Specifically, the letter pointed to relief in Notice 2000-53, 2000-2 C.B. 293, saying there was precedent for allowing the acquiring consolidated group “to determine the NOL carryovers of acquired subsidiaries without regard to the CARES Act changes to the NOL carryback rules.” 

In Notice 2000-53, the IRS allowed a departing member of a consolidated group — that would otherwise be affected by the application of some provisions of the final 1999 consolidated return regulations — to ignore a specific rule while it was a member of the group.

In that guidance, the IRS acknowledged that the application of a consolidated return overlap rule had inappropriate adverse tax consequences for some acquisitions of corporations from consolidated groups that occurred during a tax year to which the regs applied but before the regs were issued. 

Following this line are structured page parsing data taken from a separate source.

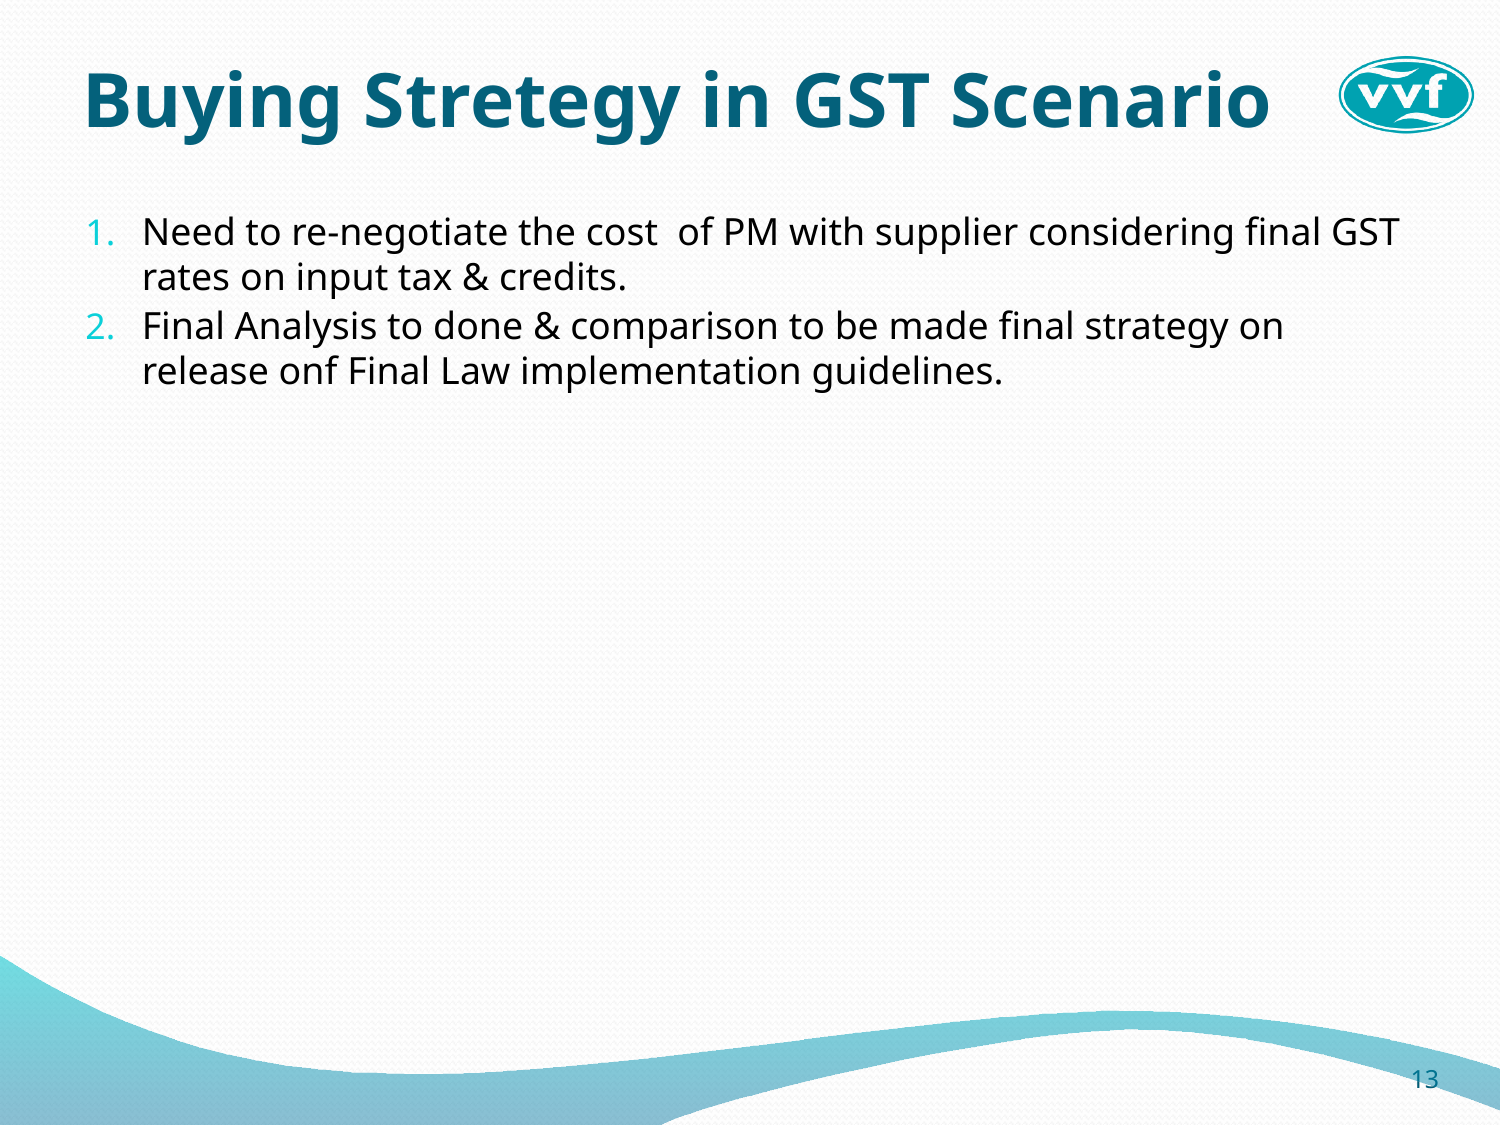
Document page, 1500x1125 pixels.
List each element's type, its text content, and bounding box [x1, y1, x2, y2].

title Buying Stretegy in GST Scenario [75, 30, 1353, 150]
picture [1353, 56, 1475, 138]
list Need to re-negotiate the cost of PM with supplier considering final GST rates on input tax & credits. Final Analysis to done & comparison to be made final strategy on release onf Final Law implementation guidelines. [75, 200, 1413, 988]
slide_number 13 [1374, 1037, 1475, 1098]
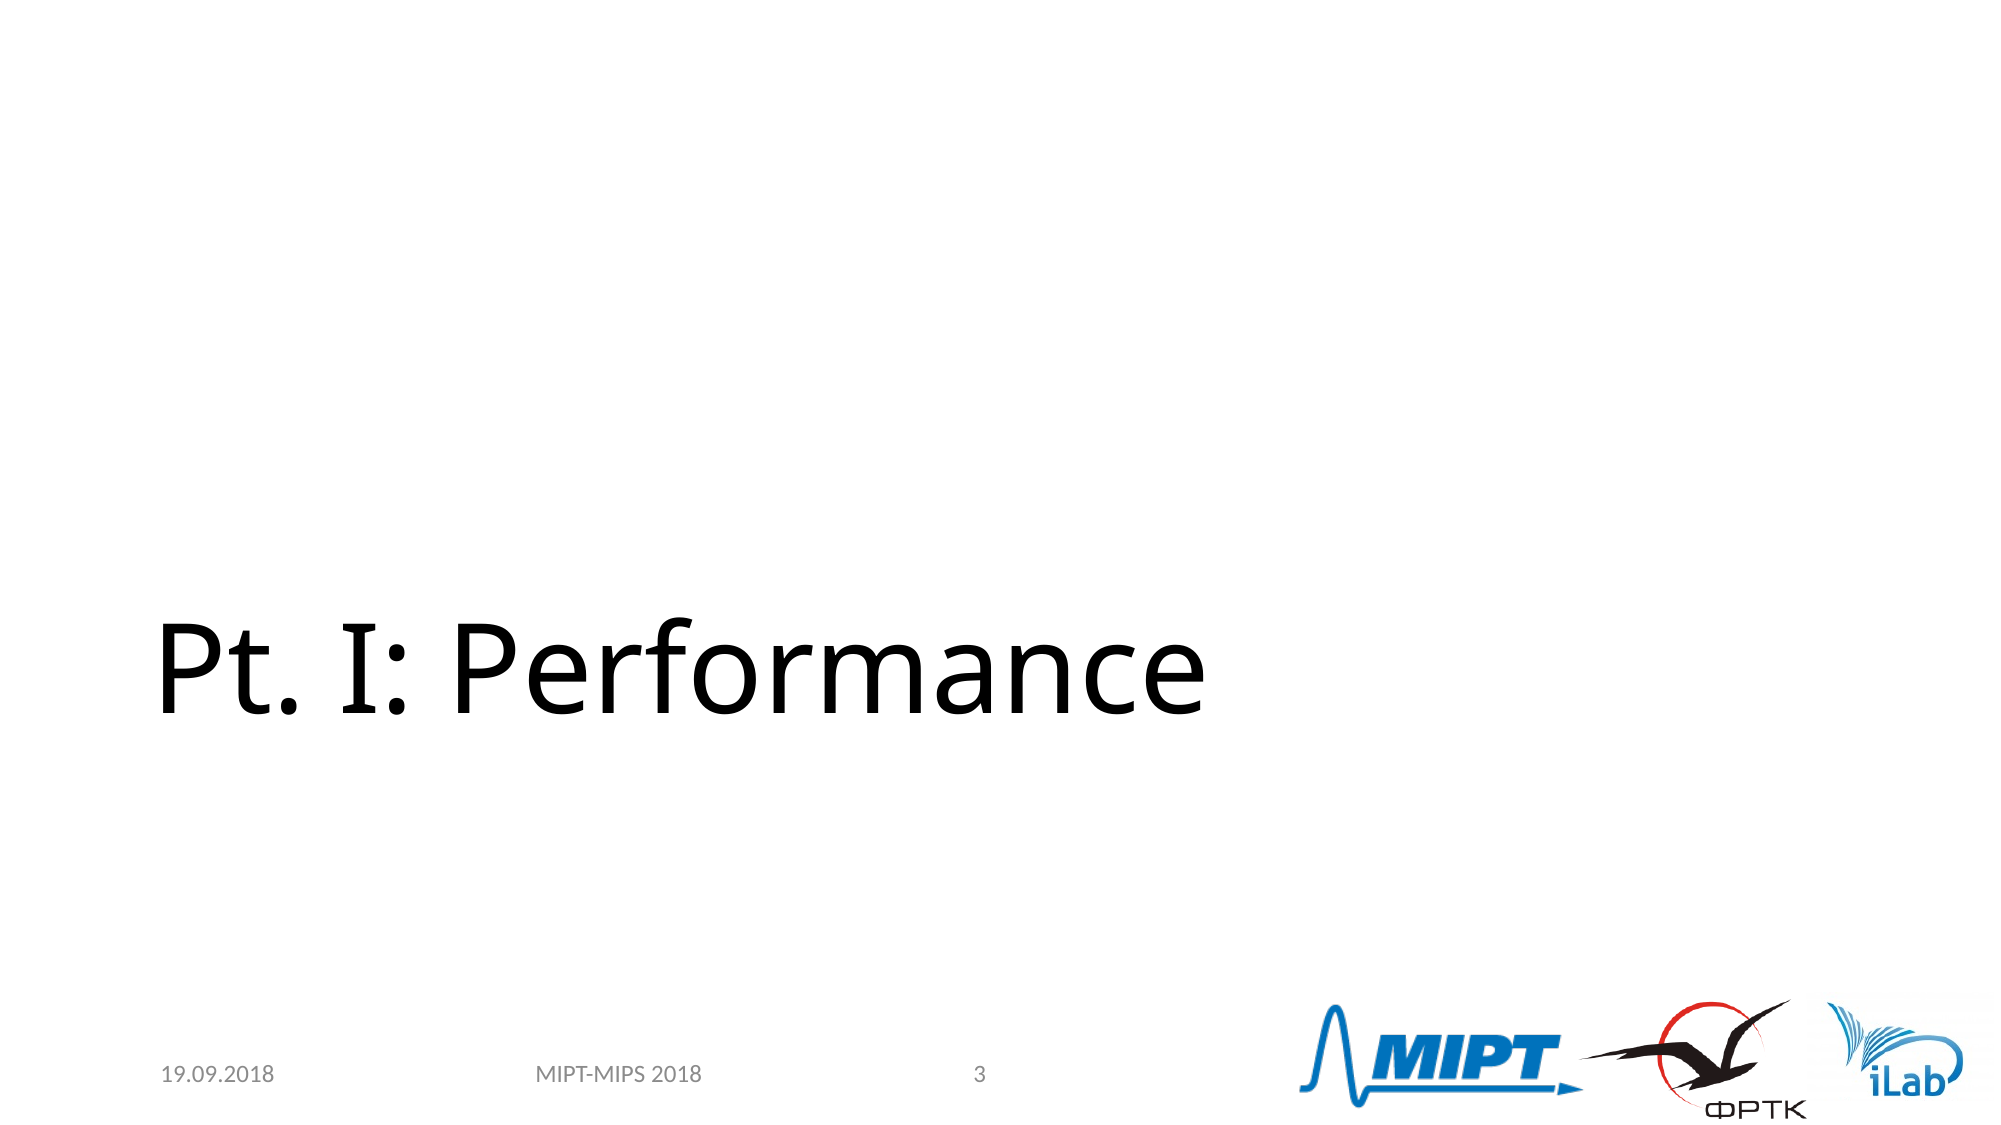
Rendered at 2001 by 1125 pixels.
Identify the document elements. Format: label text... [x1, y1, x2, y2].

picture [1219, 987, 1994, 1119]
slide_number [137, 1042, 298, 1103]
footer MIPT-MIPS 2018 [500, 1042, 738, 1103]
title Pt. I: Performance [136, 280, 1862, 749]
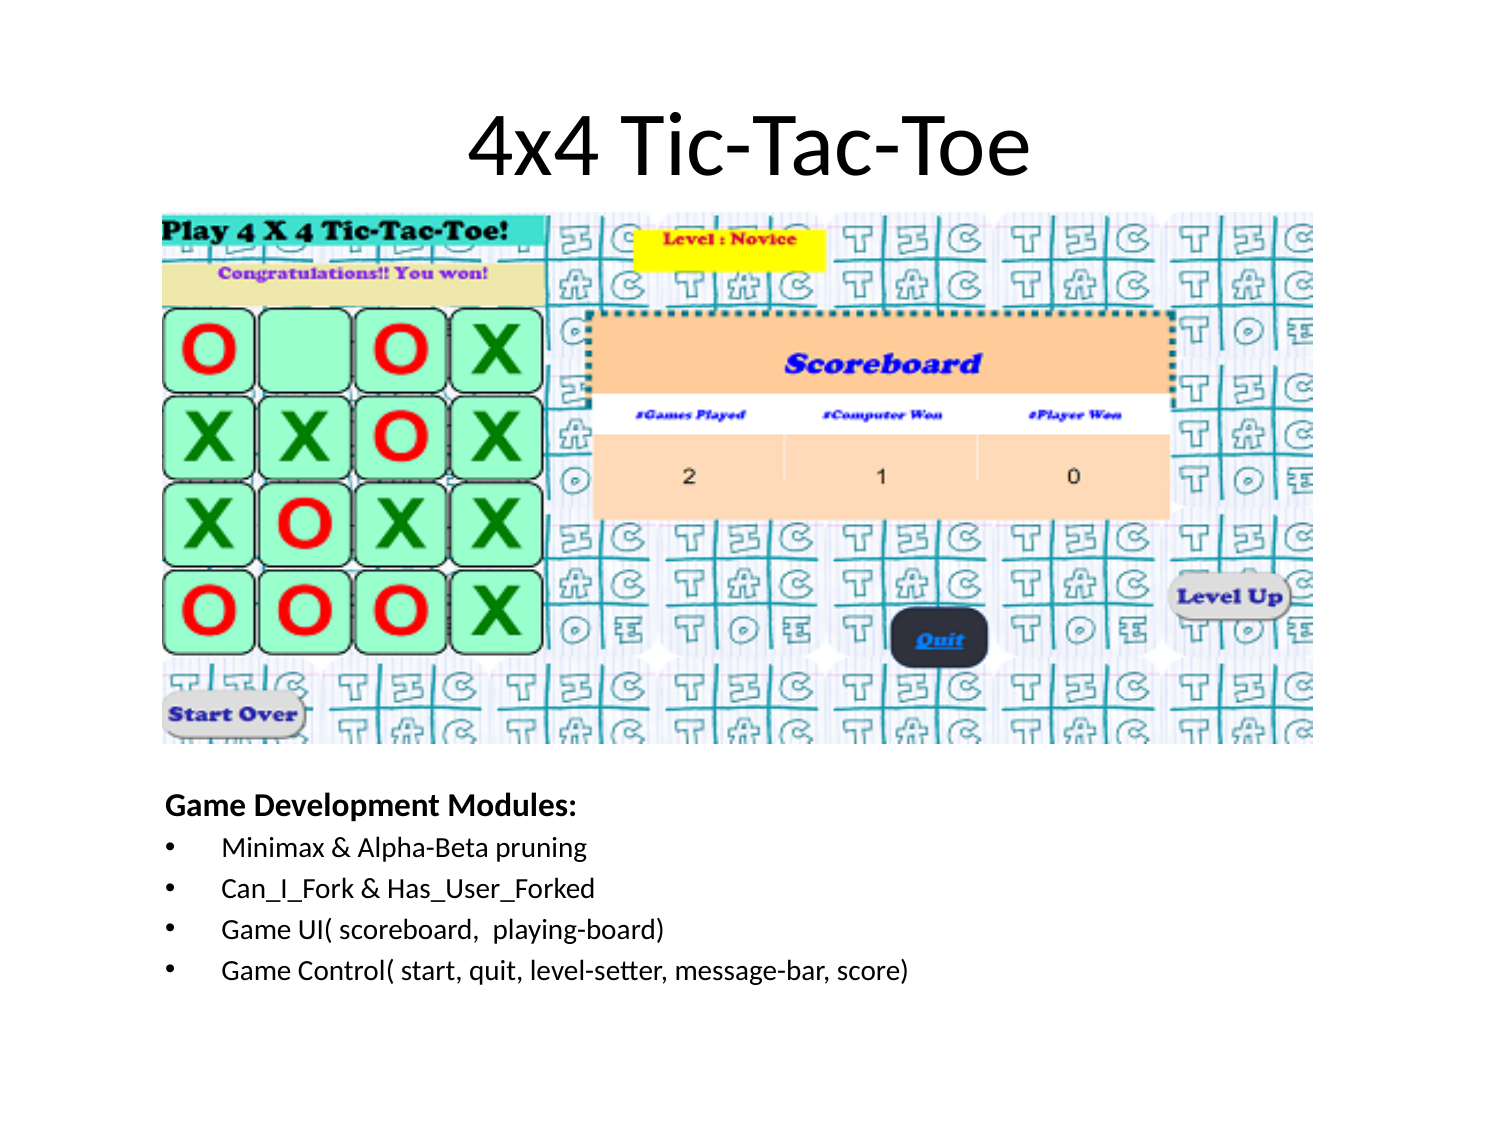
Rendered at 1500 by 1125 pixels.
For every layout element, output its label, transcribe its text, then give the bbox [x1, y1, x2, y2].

list Game Development Modules: Minimax & Alpha-Beta pruning Can_I_Fork & Has_User_Forked Game UI( scoreboard, playing-board) Game Control( start, quit, level-setter, message-bar, score) [150, 262, 1363, 1100]
title 4x4 Tic-Tac-Toe [75, 45, 1425, 233]
picture [162, 212, 1313, 745]
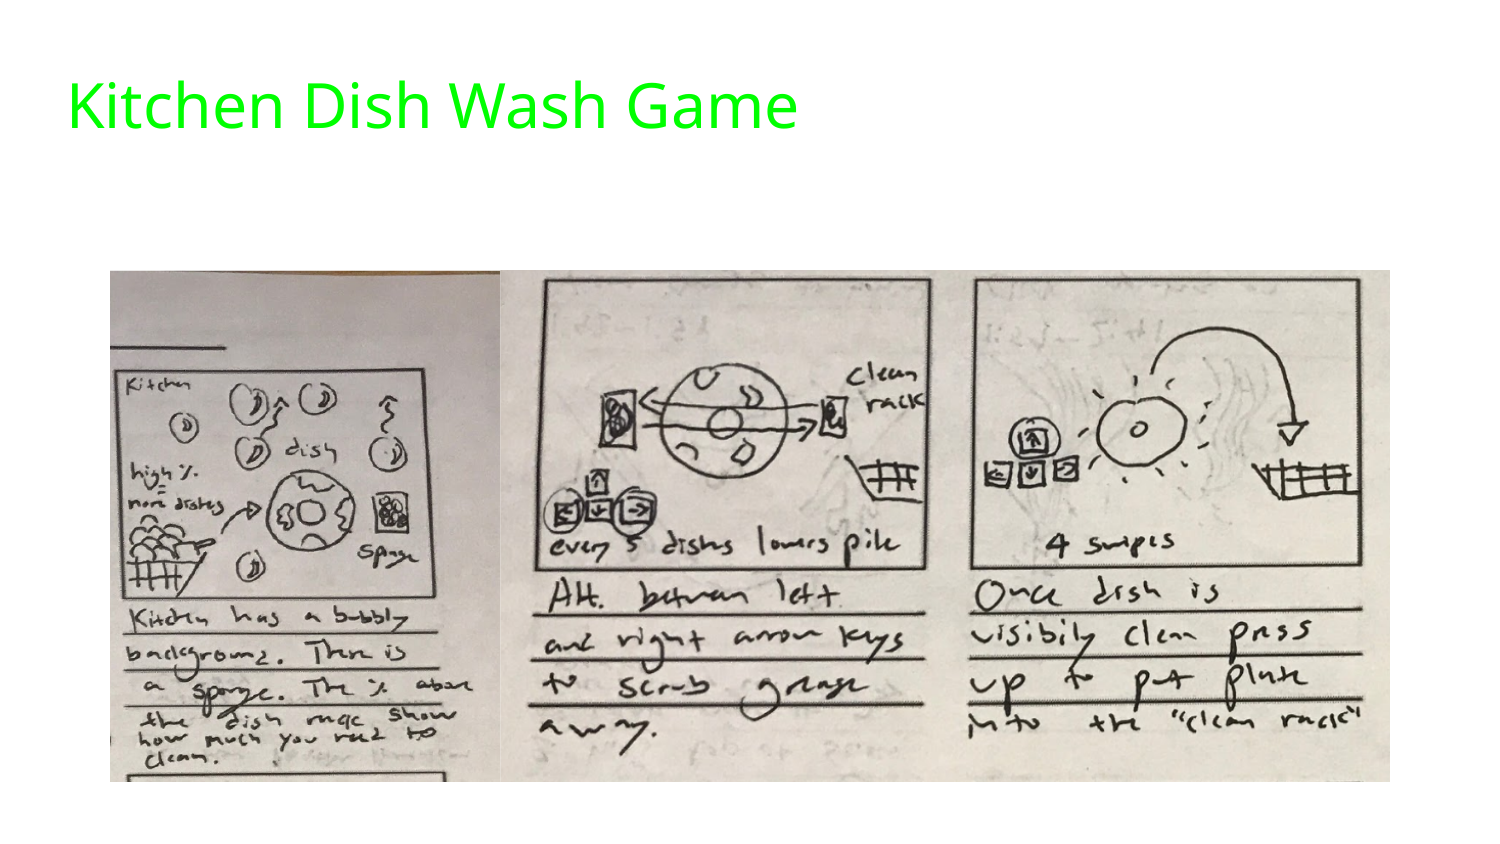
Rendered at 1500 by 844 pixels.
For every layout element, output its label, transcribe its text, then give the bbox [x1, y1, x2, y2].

picture [49, 81, 1390, 844]
title Kitchen Dish Wash Game [51, 50, 1449, 145]
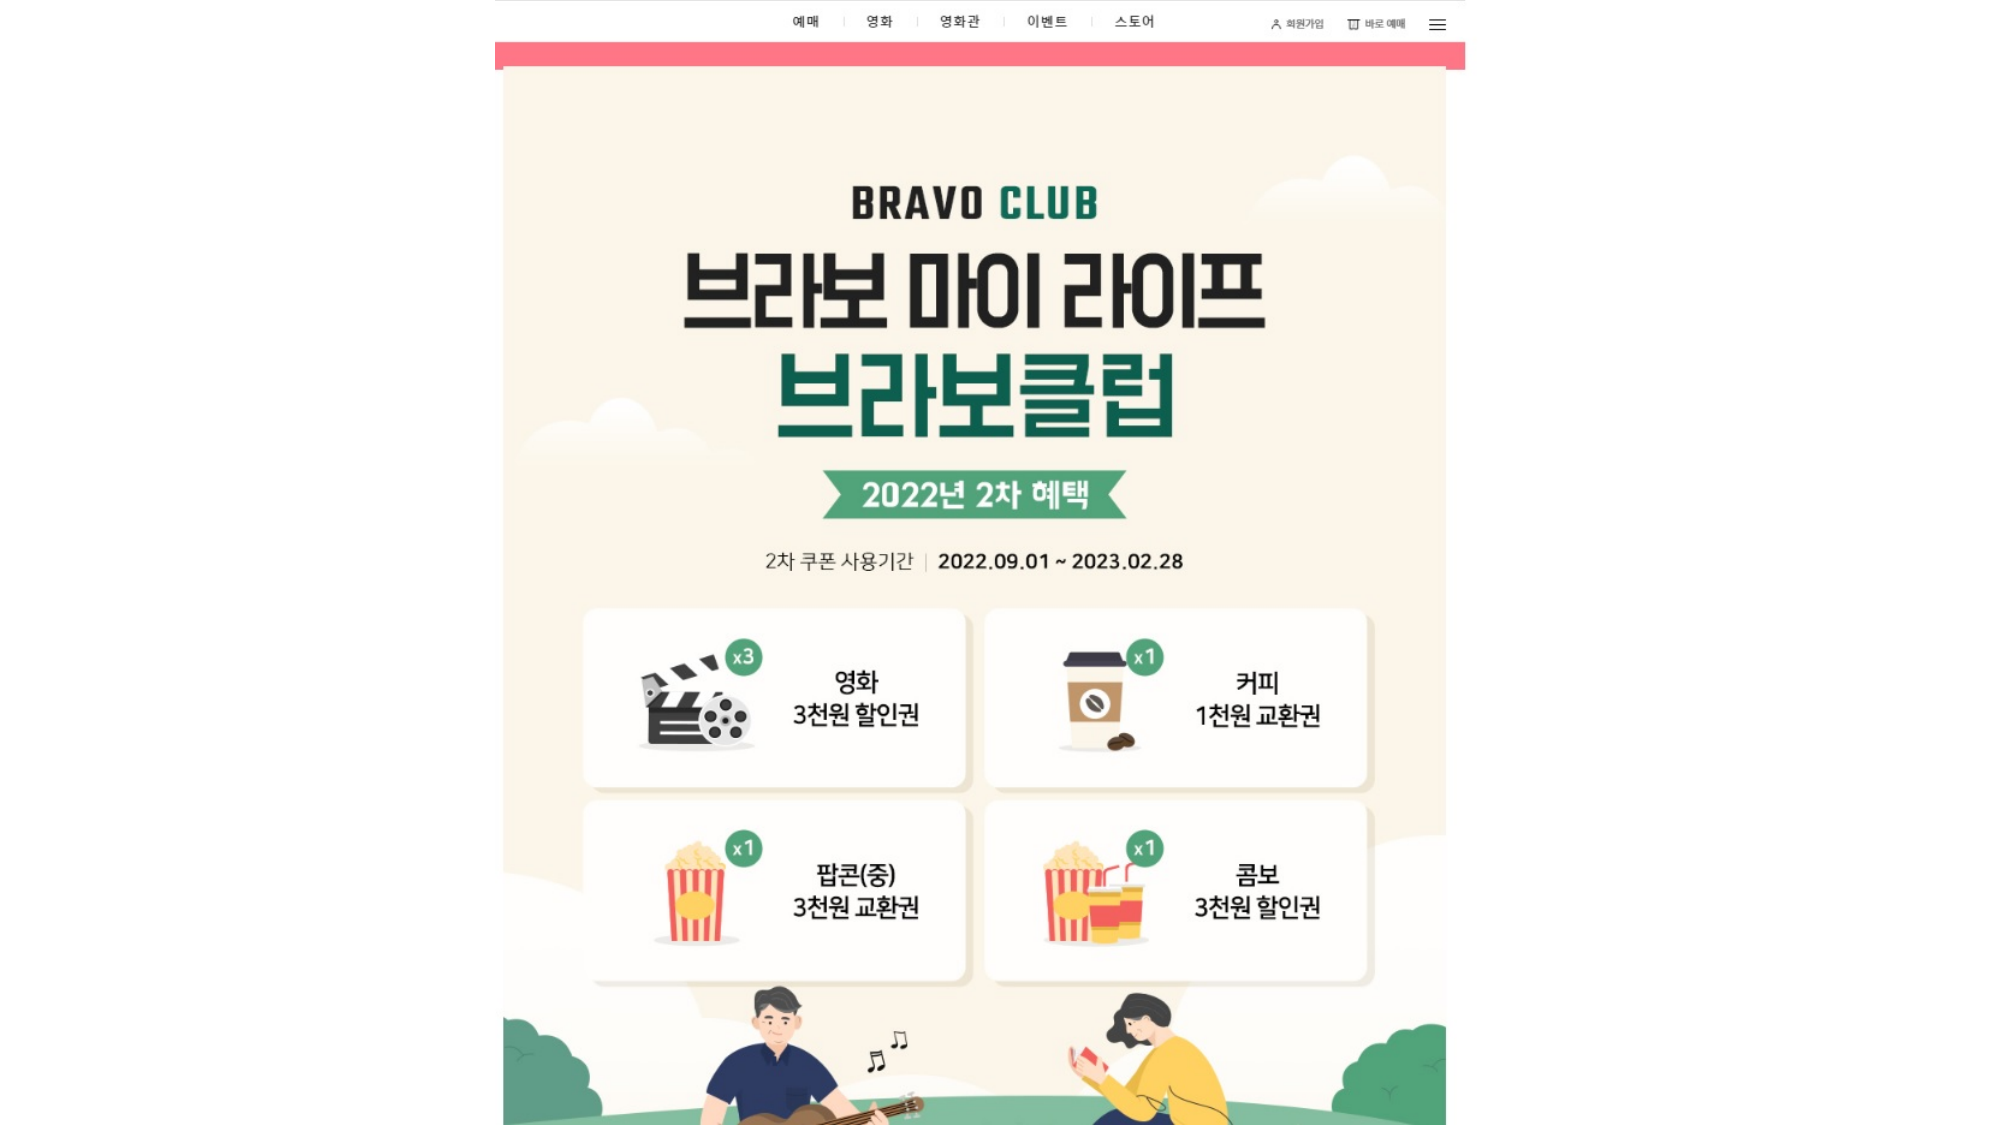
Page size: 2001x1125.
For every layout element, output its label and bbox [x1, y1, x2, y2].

The IRS allowed departing members in some situations to elect to determine its NOL and capital loss carryovers to post-acquisition tax years by treating specific provisions of the regs as not applying while it was a member of its prior group. 

Situations that arose under Notice 2000-53 and those occurring under the CARES Act, “are quite similar in that they illustrate situations where a significant change in law disturbed the legitimate expectations of the parties, resulting in a detriment to the acquiring group that could not have been reasonably foreseen as of the acquisition,” the letter said.

Adopting an approach like that of Notice 2000-53 would mean “the selling group applies existing law but the acquiring group may elect to determine its NOL carryover into the acquired group without regard to the CARES Act carryback rule,” according to the letter.

The relief would allow the target company “to unilaterally preserve its portion of a CNOL as a carryforward while also allowing the selling group to include the loss in a carryback of the CNOL,” Jeffrey L. Vogel of KPMG LLP told Tax Notes. Vogel, one of the authors of the April letter, said that would “protect the original economics of the acquisition” — that is, the target would retain a tax attribute for future use. 

In most situations, that treatment won’t create a double benefit because the use of the same loss by the two groups would be mitigated or eliminated by the corresponding reduction in stock basis of the target subsidiary and increase the gain or decrease the loss on the acquisition, according to Vogel

Vogel said that allowing the target to preserve its CNOL carryforward would also minimize disruption to already completed transactions by, for example, eliminating the acquiring group’s need to file amended returns. 

“We are hopeful the government will provide relief similar to Notice 2000-53 for the limited transactions that occurred prior to the enactment of the CARES Act,” Vogel said.